[Input data Boundary: Start]

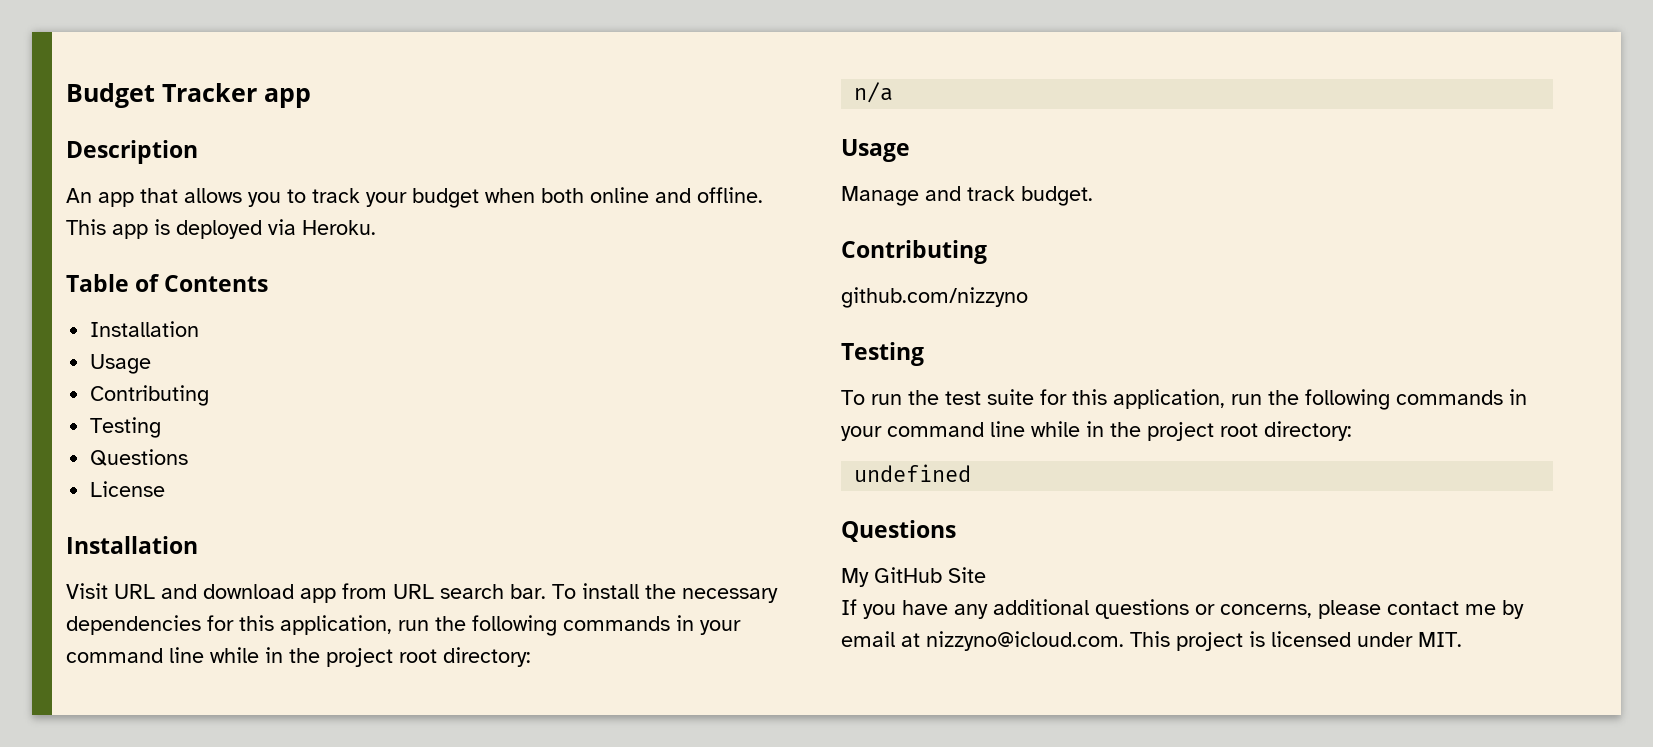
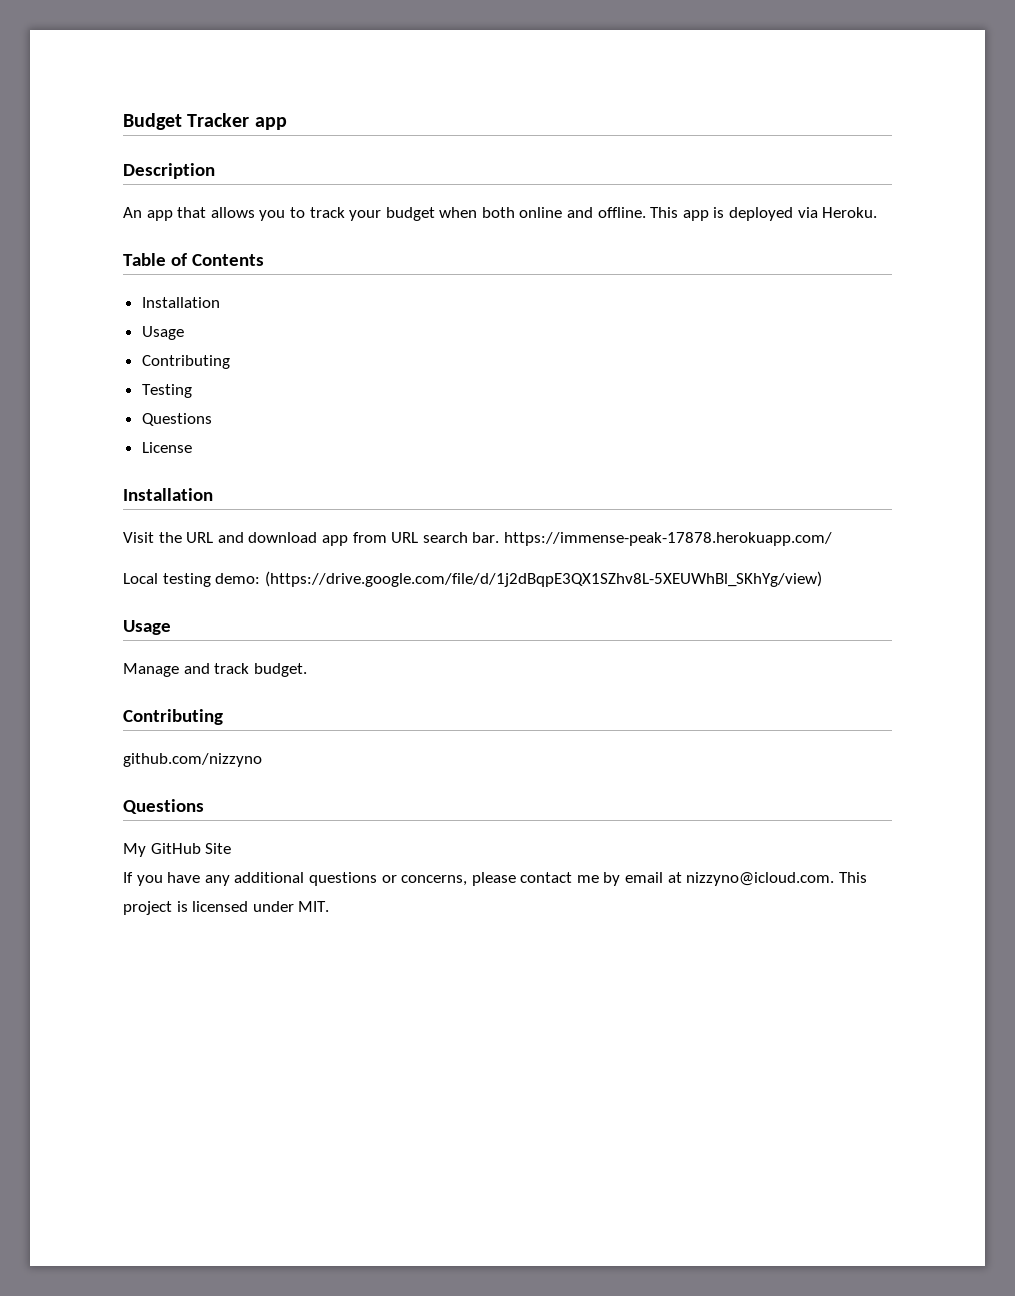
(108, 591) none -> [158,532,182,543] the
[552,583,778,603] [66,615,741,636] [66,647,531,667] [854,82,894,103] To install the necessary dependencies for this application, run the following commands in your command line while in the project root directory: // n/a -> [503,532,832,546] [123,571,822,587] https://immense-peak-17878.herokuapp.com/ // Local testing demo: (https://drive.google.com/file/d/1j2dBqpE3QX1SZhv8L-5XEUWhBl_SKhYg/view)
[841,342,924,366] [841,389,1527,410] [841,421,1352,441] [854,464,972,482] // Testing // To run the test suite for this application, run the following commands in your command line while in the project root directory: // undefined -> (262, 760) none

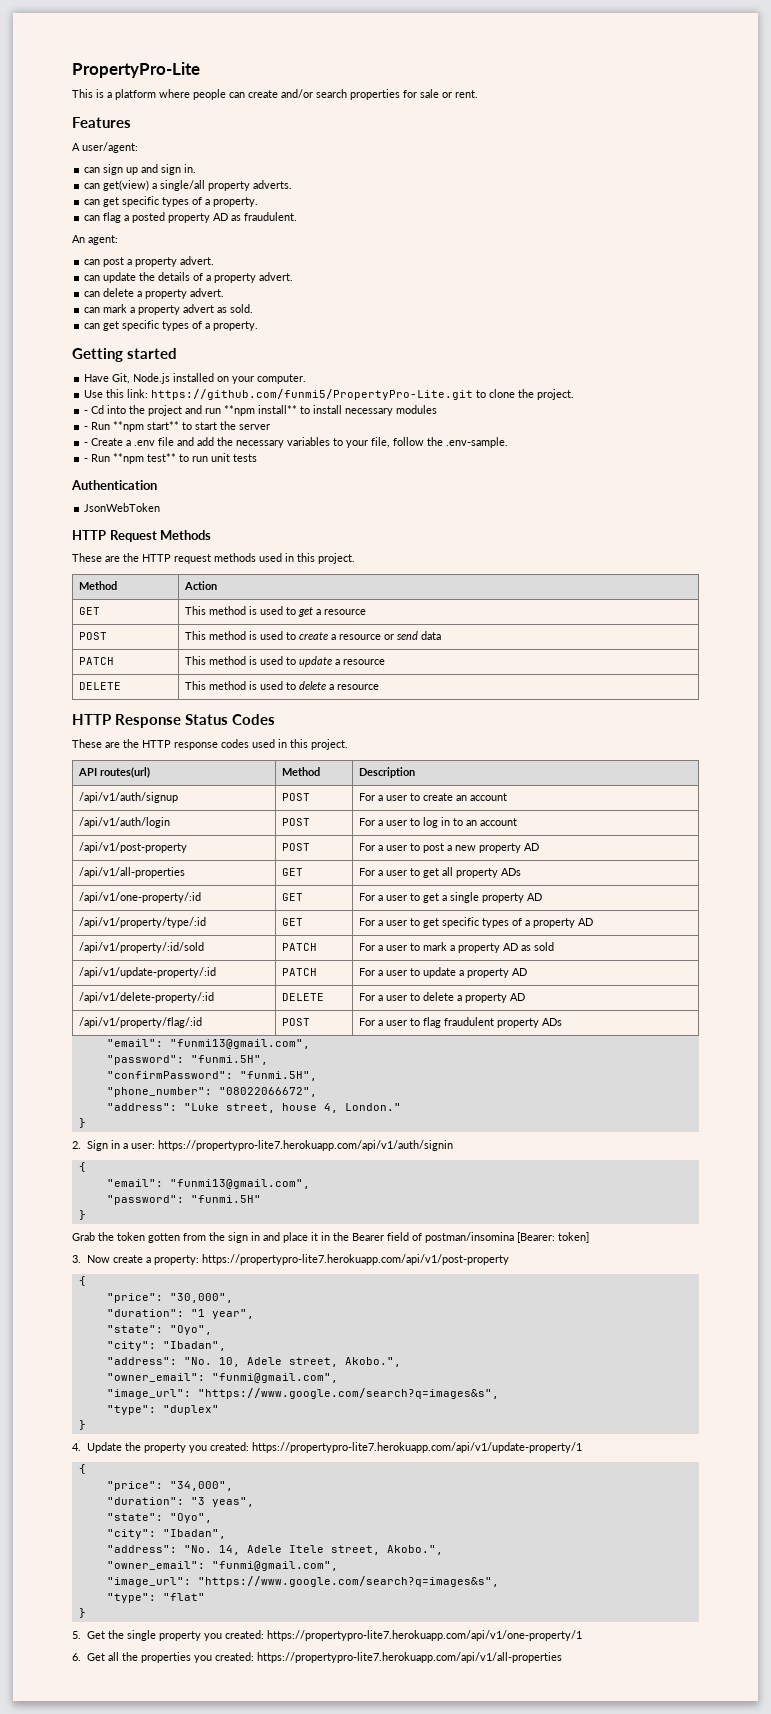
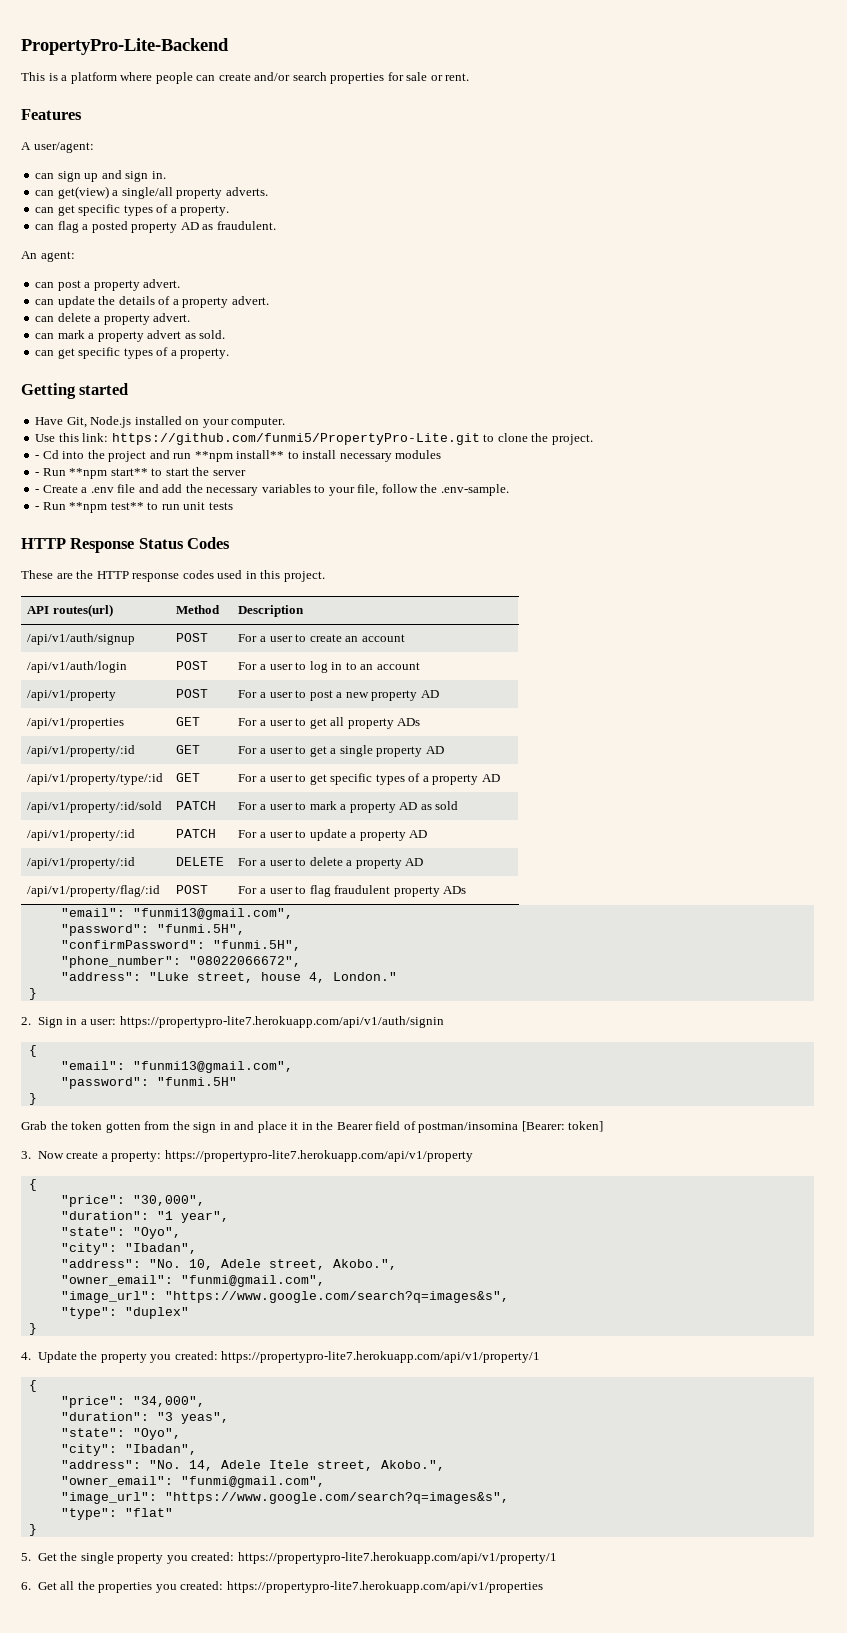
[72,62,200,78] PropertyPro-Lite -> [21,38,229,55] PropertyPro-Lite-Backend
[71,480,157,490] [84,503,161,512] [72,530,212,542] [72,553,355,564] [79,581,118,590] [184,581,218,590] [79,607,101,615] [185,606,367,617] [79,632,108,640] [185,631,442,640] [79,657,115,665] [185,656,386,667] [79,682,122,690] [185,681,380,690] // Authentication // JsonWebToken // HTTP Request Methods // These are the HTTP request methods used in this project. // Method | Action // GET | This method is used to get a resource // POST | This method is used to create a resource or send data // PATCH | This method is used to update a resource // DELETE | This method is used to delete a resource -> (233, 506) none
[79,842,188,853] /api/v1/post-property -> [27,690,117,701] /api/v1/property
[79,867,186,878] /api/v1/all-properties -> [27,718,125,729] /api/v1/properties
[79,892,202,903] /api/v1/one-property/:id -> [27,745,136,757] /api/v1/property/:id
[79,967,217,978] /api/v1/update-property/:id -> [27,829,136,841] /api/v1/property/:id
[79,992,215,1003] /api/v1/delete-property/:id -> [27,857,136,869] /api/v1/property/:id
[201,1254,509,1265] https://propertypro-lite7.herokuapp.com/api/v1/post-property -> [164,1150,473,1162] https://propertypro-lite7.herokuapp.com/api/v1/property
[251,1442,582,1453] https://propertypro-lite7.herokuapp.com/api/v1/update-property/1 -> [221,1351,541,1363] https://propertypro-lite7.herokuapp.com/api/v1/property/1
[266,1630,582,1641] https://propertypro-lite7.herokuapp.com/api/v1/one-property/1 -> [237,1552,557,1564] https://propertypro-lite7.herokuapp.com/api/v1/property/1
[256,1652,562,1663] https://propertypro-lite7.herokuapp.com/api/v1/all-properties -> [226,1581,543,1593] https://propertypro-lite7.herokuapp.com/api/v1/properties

[Input data Boundary: End]

Work instruction: Your answer must be an exact copy of the records, with every picture left out.

Expected answer:
(108, 591) none -> [158,532,182,543] the
[552,583,778,603] [66,615,741,636] [66,647,531,667] [854,82,894,103] To install the necessary dependencies for this application, run the following commands in your command line while in the project root directory: // n/a -> [503,532,832,546] [123,571,822,587] https://immense-peak-17878.herokuapp.com/ // Local testing demo: (https://drive.google.com/file/d/1j2dBqpE3QX1SZhv8L-5XEUWhBl_SKhYg/view)
[841,342,924,366] [841,389,1527,410] [841,421,1352,441] [854,464,972,482] // Testing // To run the test suite for this application, run the following commands in your command line while in the project root directory: // undefined -> (262, 760) none

[72,62,200,78] PropertyPro-Lite -> [21,38,229,55] PropertyPro-Lite-Backend
[71,480,157,490] [84,503,161,512] [72,530,212,542] [72,553,355,564] [79,581,118,590] [184,581,218,590] [79,607,101,615] [185,606,367,617] [79,632,108,640] [185,631,442,640] [79,657,115,665] [185,656,386,667] [79,682,122,690] [185,681,380,690] // Authentication // JsonWebToken // HTTP Request Methods // These are the HTTP request methods used in this project. // Method | Action // GET | This method is used to get a resource // POST | This method is used to create a resource or send data // PATCH | This method is used to update a resource // DELETE | This method is used to delete a resource -> (233, 506) none
[79,842,188,853] /api/v1/post-property -> [27,690,117,701] /api/v1/property
[79,867,186,878] /api/v1/all-properties -> [27,718,125,729] /api/v1/properties
[79,892,202,903] /api/v1/one-property/:id -> [27,745,136,757] /api/v1/property/:id
[79,967,217,978] /api/v1/update-property/:id -> [27,829,136,841] /api/v1/property/:id
[79,992,215,1003] /api/v1/delete-property/:id -> [27,857,136,869] /api/v1/property/:id
[201,1254,509,1265] https://propertypro-lite7.herokuapp.com/api/v1/post-property -> [164,1150,473,1162] https://propertypro-lite7.herokuapp.com/api/v1/property
[251,1442,582,1453] https://propertypro-lite7.herokuapp.com/api/v1/update-property/1 -> [221,1351,541,1363] https://propertypro-lite7.herokuapp.com/api/v1/property/1
[266,1630,582,1641] https://propertypro-lite7.herokuapp.com/api/v1/one-property/1 -> [237,1552,557,1564] https://propertypro-lite7.herokuapp.com/api/v1/property/1
[256,1652,562,1663] https://propertypro-lite7.herokuapp.com/api/v1/all-properties -> [226,1581,543,1593] https://propertypro-lite7.herokuapp.com/api/v1/properties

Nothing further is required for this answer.